Process management
XMTP SDKs have a few guardrails in place to prevent crashes. However, it's difficult to guarantee 100% uptime for long-running processes. For that reason, we recommend using a process manager like PM2 to ensure proper restart behavior and logging.
Installation
Install PM2 as a dependency:
npm i pm2Ecosystem config file
Create ecosystem.config.cjs with the following structure:
const path = require("path");
const projectRoot = path.resolve(__dirname, "../../..");
module.exports = {
apps: [
{
name: "<bot-name>",
script: "node_modules/.bin/tsx",
args: "src/index.ts",
cwd: projectRoot,
autorestart: true,
max_memory_restart: "1G",
error_file: "./logs/pm2-<bot-name>-error.log",
out_file: "./logs/pm2-<bot-name>-out.log",
restart_delay: 4000,
min_uptime: 1000,
unstable_restarts: 10000, // CRITICAL: Prevents PM2 from stopping restarts
env: {
NODE_ENV: "production",
},
},
],
};Critical config settings
unstable_restarts: 10000- REQUIRED. Without this, PM2 will stop restarting if it detects the process as "unstable" (crashing too quickly).
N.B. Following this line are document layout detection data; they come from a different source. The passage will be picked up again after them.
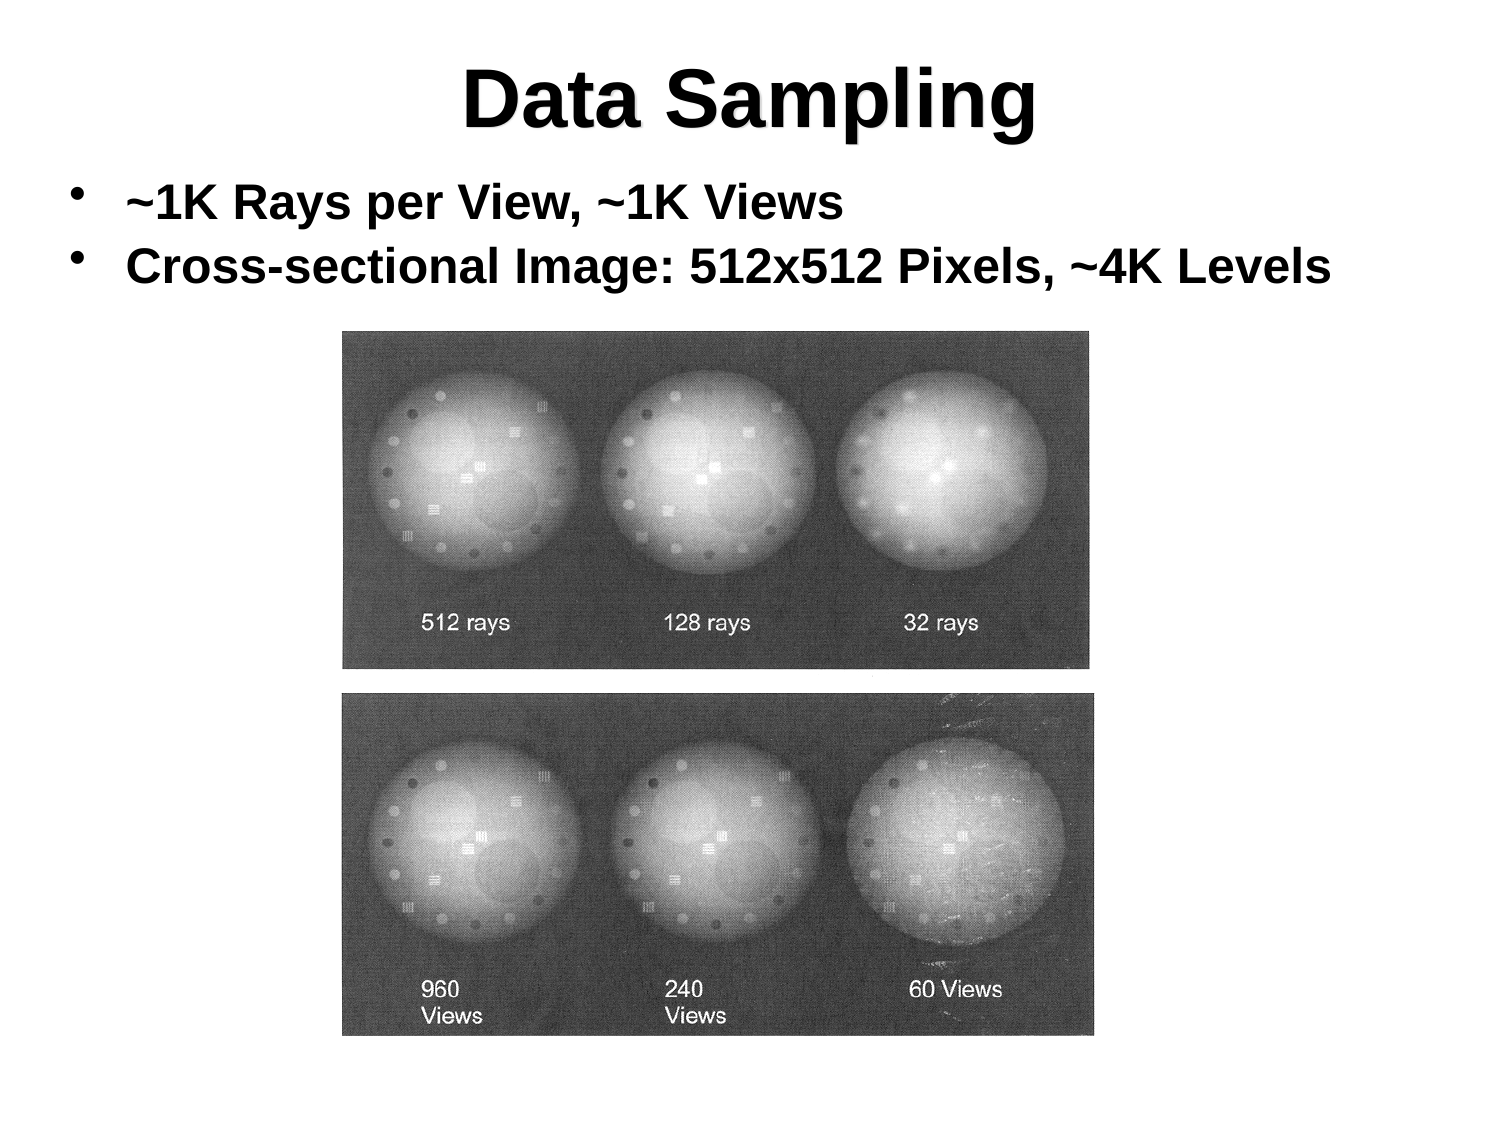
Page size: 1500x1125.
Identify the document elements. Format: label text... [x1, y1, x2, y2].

picture [333, 683, 1102, 1041]
picture [332, 318, 1101, 678]
text_box ~1K Rays per View, ~1K Views Cross-sectional Image: 512x512 Pixels, ~4K Levels [54, 168, 1457, 1040]
title Data Sampling [24, 24, 1476, 163]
This allows PM2 to keep restarting even during rapid crash cycles.min_uptime: 1000- Process must run at least 1 second to be considered stablerestart_delay: 4000- Wait 4 seconds before restarting (prevents rapid restart loops)
Agent code pattern
1. Restart logging (FIRST THING)
Add restart logging as the very first line of code, before any async operations:
// Immediate synchronous log - FIRST THING that runs
console.log(
`[RESTART] <Bot Name> bot starting - PID: ${process.pid} at ${new Date().toISOString()}`,
);This log appears immediately when PM2 restarts the process, making it easy to track restarts in logs.
2. Error handlers
Add this error handler after agent creation but before agent.start():
// Handle agent-level unhandled errors
agent.on("unhandledError", (error) => {
console.error("<Bot Name> bot fatal error:", error);
if (error instanceof Error) {
console.error("Error stack:", error.stack);
}
console.error("Exiting process - PM2 will restart");
process.exit(1);
});Note: Process-level handlers (uncaughtException, unhandledRejection) are typically commented out, as agent.on("unhandledError") handles most cases.
Troubleshooting
PM2 shows "waiting restart" but never restarts
Symptom: PM2 status shows "waiting restart" but no new process spawns.
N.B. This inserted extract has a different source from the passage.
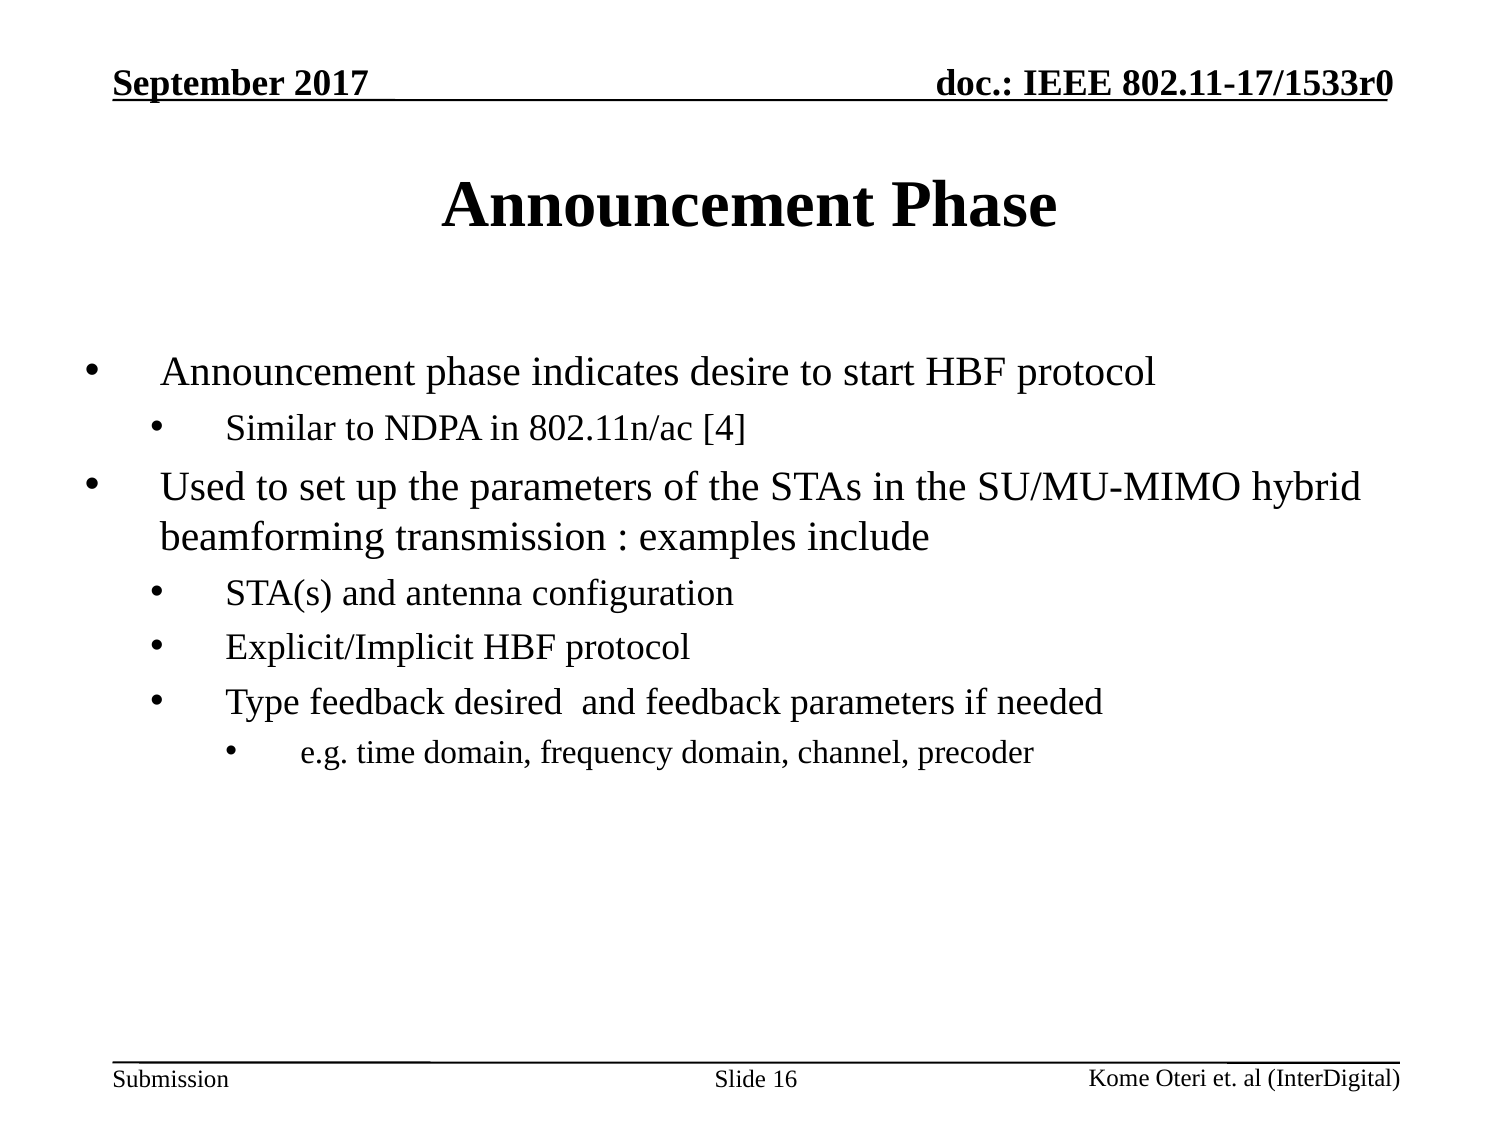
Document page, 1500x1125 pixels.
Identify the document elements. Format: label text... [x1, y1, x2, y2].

slide_number Slide 16 [712, 1061, 800, 1123]
list Announcement phase indicates desire to start HBF protocol Similar to NDPA in 802.11n/ac [4] Used to set up the parameters of the STAs in the SU/MU-MIMO hybrid beamforming transmission : examples include STA(s) and antenna configuration Explicit/Implicit HBF protocol Type feedback desired and feedback parameters if needed e.g. time domain, frequency domain, channel, precoder [0, 335, 1483, 1012]
title Announcement Phase [112, 112, 1388, 288]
Solution: Add unstable_restarts: 10000 to ecosystem config. PM2 is blocking restarts because it thinks the process is unstable.
No restart logs appearing
Symptom: Process crashes but [RESTART] logs never appear.
Solution:
- Verify
[RESTART]log is the very first line of code - Check PM2 config has
unstable_restarts: 10000 - Check PM2 logs:
pm2 logs <bot-name> --raw
Process restarts too quickly
Symptom: Process restarts in a tight loop.
Solution: Increase restart_delay to give the process time to initialize before allowing another restart.
Application exits early
When PM2 runs in daemon mode, pm2 start exits right after launching the processes. In container or PaaS environments, this can make the platform think your app has finished and should shut down.
To keep PM2 in the foreground, use pm2-runtime instead of pm2 start:
pm2-runtime ecosystem.config.cjsThis keeps the PM2 process running in the foreground, which is typically required by PaaS platforms such as Render or Heroku.